3. Results and Discussion
Bees are not only important pollinators but also a prime example of swarm intelligence [8]. Such
modeling tools, like BEESCOUT [11] and BEEHAVE [14], can be useful for better understanding
and exploration of the possible realistic scenarios of colony natural dynamics, bees’ searching
behavior in habitats with different landscape configuration as well as interactions between
bees. Nevertheless, these tools are NetLogo based and cannot be applied for simulations of
interactions between several colonies.
We are not the first, who is aiming to simulate decision-making processes in bees’ swarms.
A multi-agent simulation able to simulate the dynamics of honeybee nectar foraging was
conducted using NetLogo tool and introduced in [8]. The authors implemented experiments
reported in [15] and other works of T. Seeley, who investigated decision-making mechanisms
within bee swarm.
Nonetheless, in our work, we aim to model and simulate decision-making processes not only
within one colony, as it was done in [15, 8], but in a system of beehives and HIVEOPOLIS
units. For this reason, we examined the factors relevant for a selection process of foraging
sources.
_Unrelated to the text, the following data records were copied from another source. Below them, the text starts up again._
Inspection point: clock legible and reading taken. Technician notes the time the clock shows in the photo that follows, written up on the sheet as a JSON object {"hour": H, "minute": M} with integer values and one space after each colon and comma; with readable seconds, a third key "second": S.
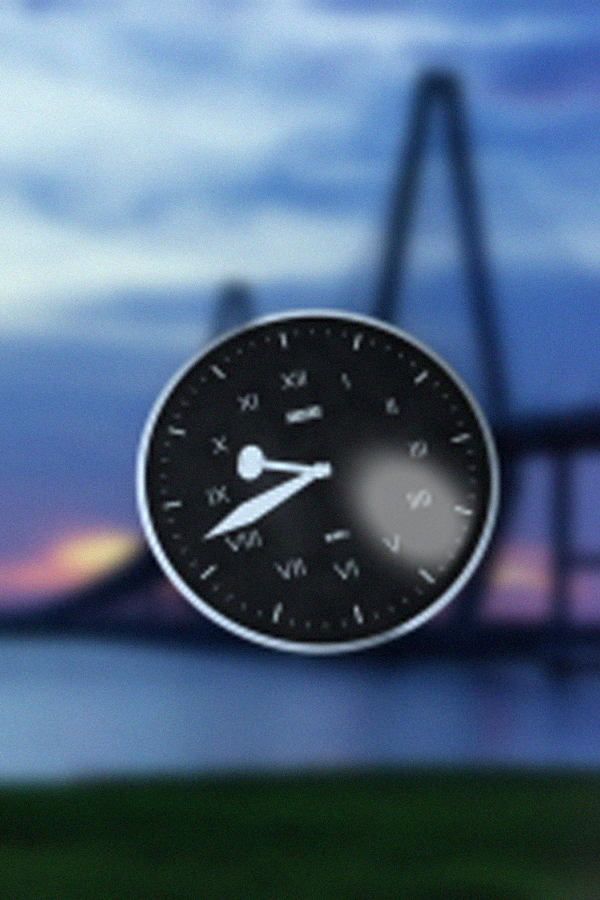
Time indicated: {"hour": 9, "minute": 42}
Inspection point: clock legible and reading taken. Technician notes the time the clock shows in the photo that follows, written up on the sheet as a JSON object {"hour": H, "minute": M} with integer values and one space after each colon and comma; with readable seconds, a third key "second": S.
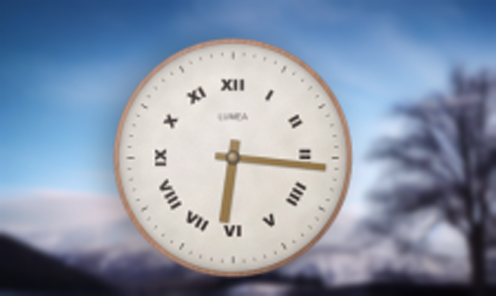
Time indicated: {"hour": 6, "minute": 16}
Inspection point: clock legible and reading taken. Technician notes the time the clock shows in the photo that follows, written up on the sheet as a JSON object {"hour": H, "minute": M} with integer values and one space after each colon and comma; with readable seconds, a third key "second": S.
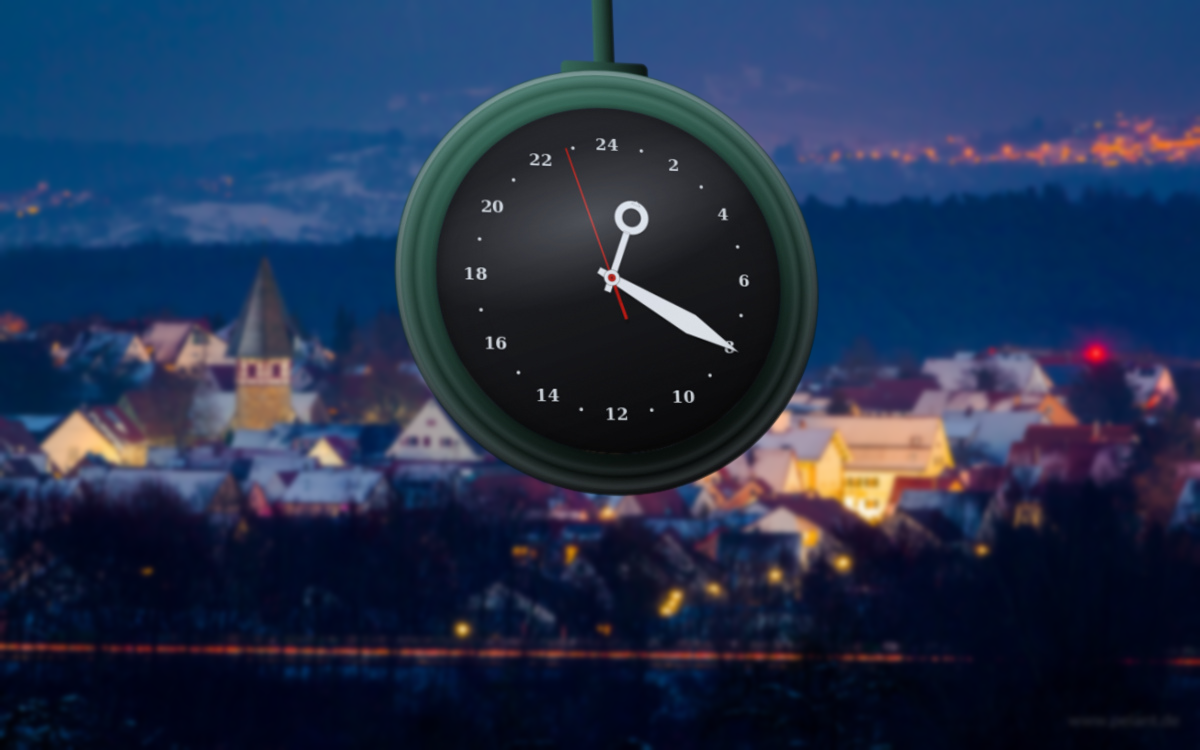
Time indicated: {"hour": 1, "minute": 19, "second": 57}
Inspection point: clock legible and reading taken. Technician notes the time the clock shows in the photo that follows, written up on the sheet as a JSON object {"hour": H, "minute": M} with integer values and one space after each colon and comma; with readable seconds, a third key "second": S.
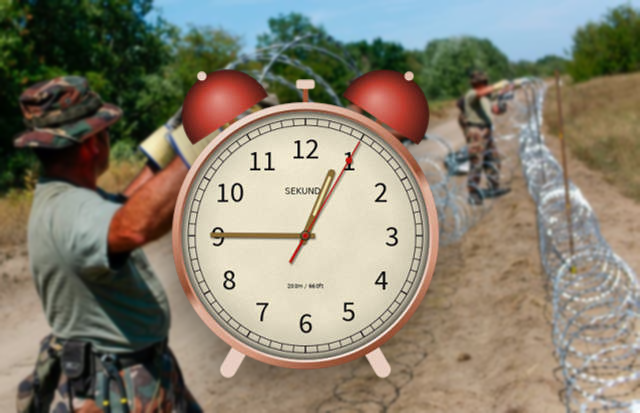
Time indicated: {"hour": 12, "minute": 45, "second": 5}
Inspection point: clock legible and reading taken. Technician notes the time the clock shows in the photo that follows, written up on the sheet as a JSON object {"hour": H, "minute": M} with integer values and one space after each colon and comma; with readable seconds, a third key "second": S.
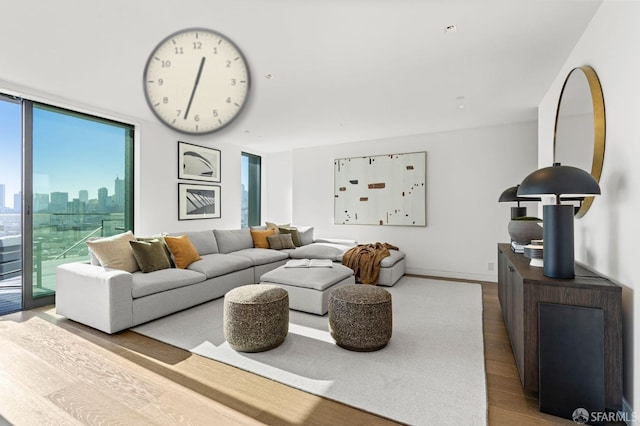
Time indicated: {"hour": 12, "minute": 33}
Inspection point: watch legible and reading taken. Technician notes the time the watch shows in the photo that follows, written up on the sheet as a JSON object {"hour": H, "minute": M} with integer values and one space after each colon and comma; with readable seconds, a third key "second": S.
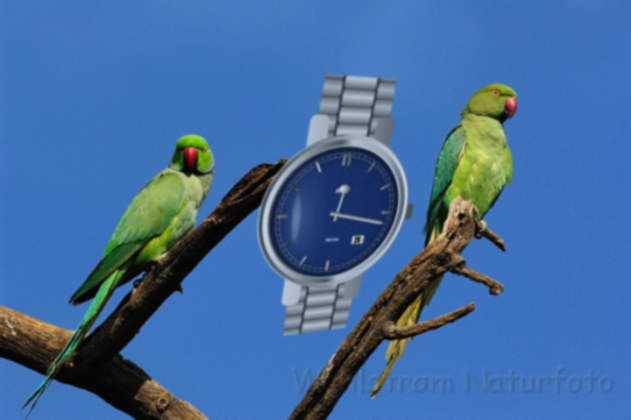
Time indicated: {"hour": 12, "minute": 17}
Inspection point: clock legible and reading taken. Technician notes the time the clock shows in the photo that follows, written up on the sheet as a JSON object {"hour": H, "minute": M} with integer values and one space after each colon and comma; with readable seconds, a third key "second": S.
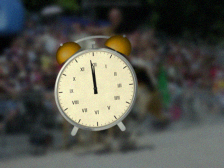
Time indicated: {"hour": 11, "minute": 59}
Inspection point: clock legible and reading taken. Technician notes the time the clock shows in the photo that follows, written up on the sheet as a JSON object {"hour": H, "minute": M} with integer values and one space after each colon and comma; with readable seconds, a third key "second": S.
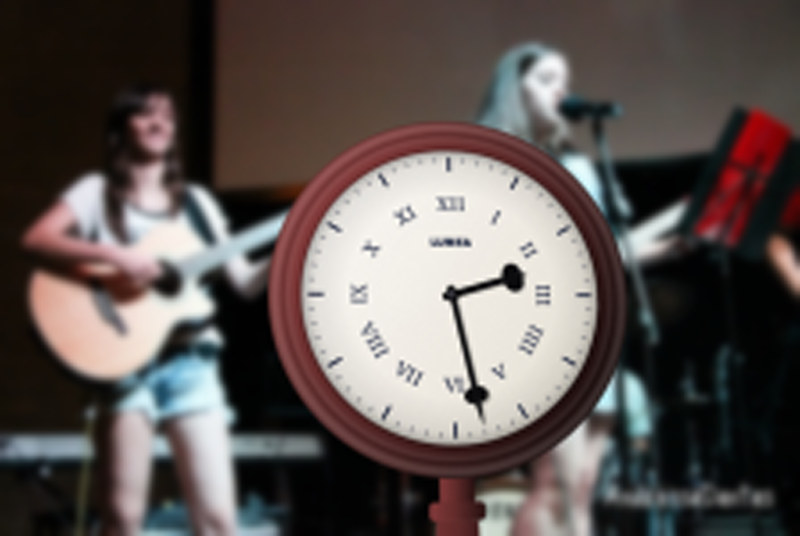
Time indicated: {"hour": 2, "minute": 28}
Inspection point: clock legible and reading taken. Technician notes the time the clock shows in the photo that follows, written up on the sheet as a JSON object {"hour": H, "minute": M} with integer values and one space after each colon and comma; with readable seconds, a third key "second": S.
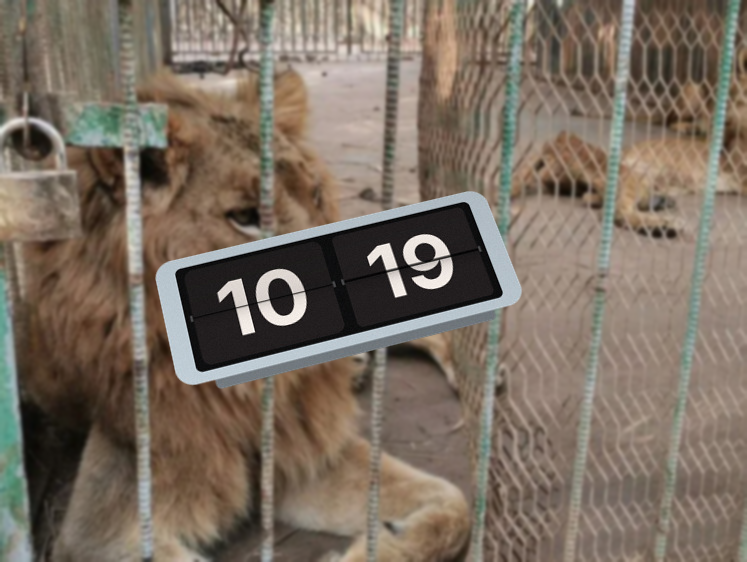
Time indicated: {"hour": 10, "minute": 19}
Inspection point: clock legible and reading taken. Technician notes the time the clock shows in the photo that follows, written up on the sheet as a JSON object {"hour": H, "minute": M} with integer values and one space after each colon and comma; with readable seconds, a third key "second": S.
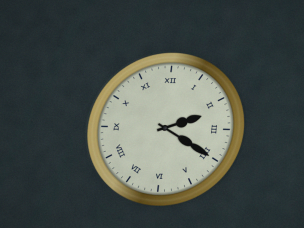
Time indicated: {"hour": 2, "minute": 20}
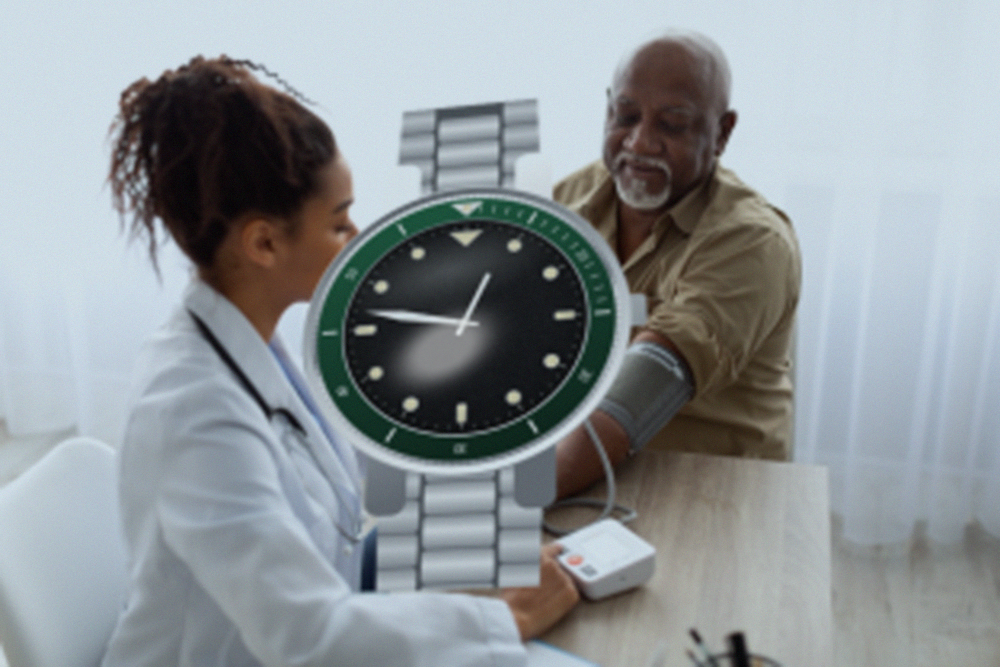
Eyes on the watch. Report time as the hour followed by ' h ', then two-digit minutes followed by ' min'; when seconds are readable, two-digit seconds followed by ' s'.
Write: 12 h 47 min
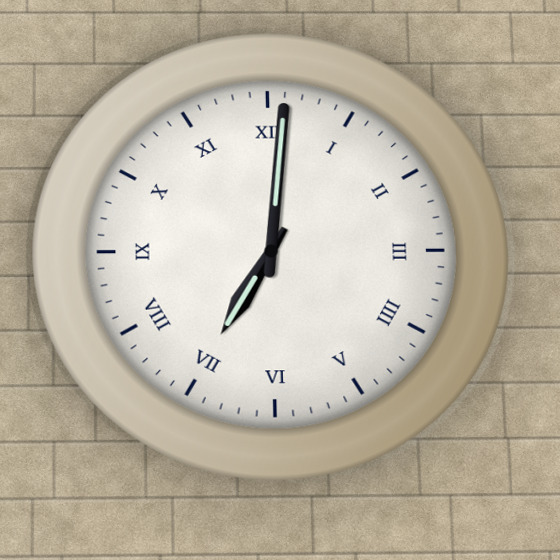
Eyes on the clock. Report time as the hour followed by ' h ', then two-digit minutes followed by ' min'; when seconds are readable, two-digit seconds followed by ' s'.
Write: 7 h 01 min
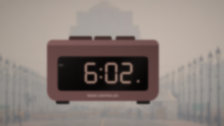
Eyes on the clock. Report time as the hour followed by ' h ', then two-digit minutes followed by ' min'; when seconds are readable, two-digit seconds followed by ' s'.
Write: 6 h 02 min
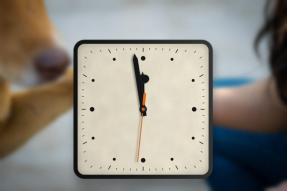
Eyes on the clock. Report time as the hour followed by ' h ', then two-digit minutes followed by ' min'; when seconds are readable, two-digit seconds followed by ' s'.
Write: 11 h 58 min 31 s
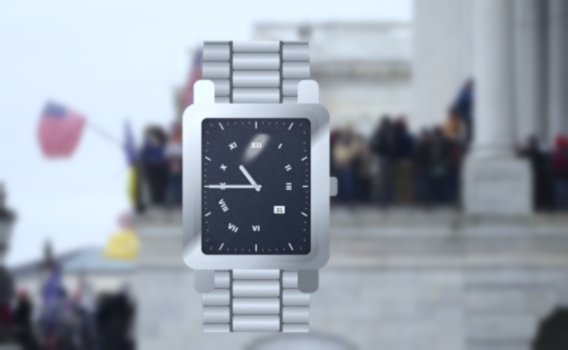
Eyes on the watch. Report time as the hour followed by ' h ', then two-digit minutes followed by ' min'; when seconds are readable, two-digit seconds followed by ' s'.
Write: 10 h 45 min
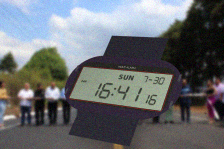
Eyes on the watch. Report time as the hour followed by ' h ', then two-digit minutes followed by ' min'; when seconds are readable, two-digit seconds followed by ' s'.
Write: 16 h 41 min 16 s
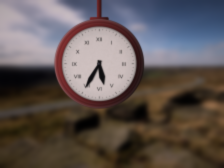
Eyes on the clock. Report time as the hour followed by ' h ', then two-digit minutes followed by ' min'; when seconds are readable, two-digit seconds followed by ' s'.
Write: 5 h 35 min
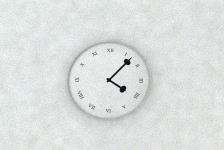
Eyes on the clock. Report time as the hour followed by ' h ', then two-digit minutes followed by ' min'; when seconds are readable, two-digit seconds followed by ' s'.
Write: 4 h 07 min
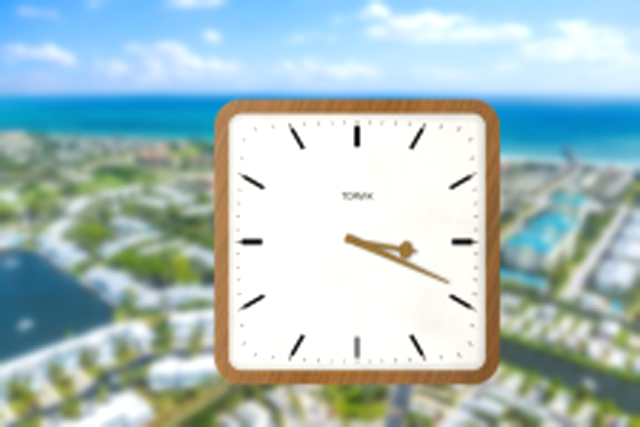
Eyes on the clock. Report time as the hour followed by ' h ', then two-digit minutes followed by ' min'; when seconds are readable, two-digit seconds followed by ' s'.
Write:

In [15] the authors highlighted three main factors, which are being considered during a
process of choosing nectar sources: distance, quality and the abundance of the food. The factors
determining the quality of food sources are, for instance, difficulty of feeding at the source,
direction in relation to the wind, and the colony’s need for food, etc [15]. In our first attempt of
simulations, we focus on a distance from hive and abundance of patches. We also added one
more parameter, which was not mentioned by [15], but can be relevant for our purposes, –
flowering period of floral patches. Quality of food resources is a complex factor which is hard
to capture and implement without any real data. Nonetheless, we hope to find a way how to
integrate this parameter in our further simulation scenarios.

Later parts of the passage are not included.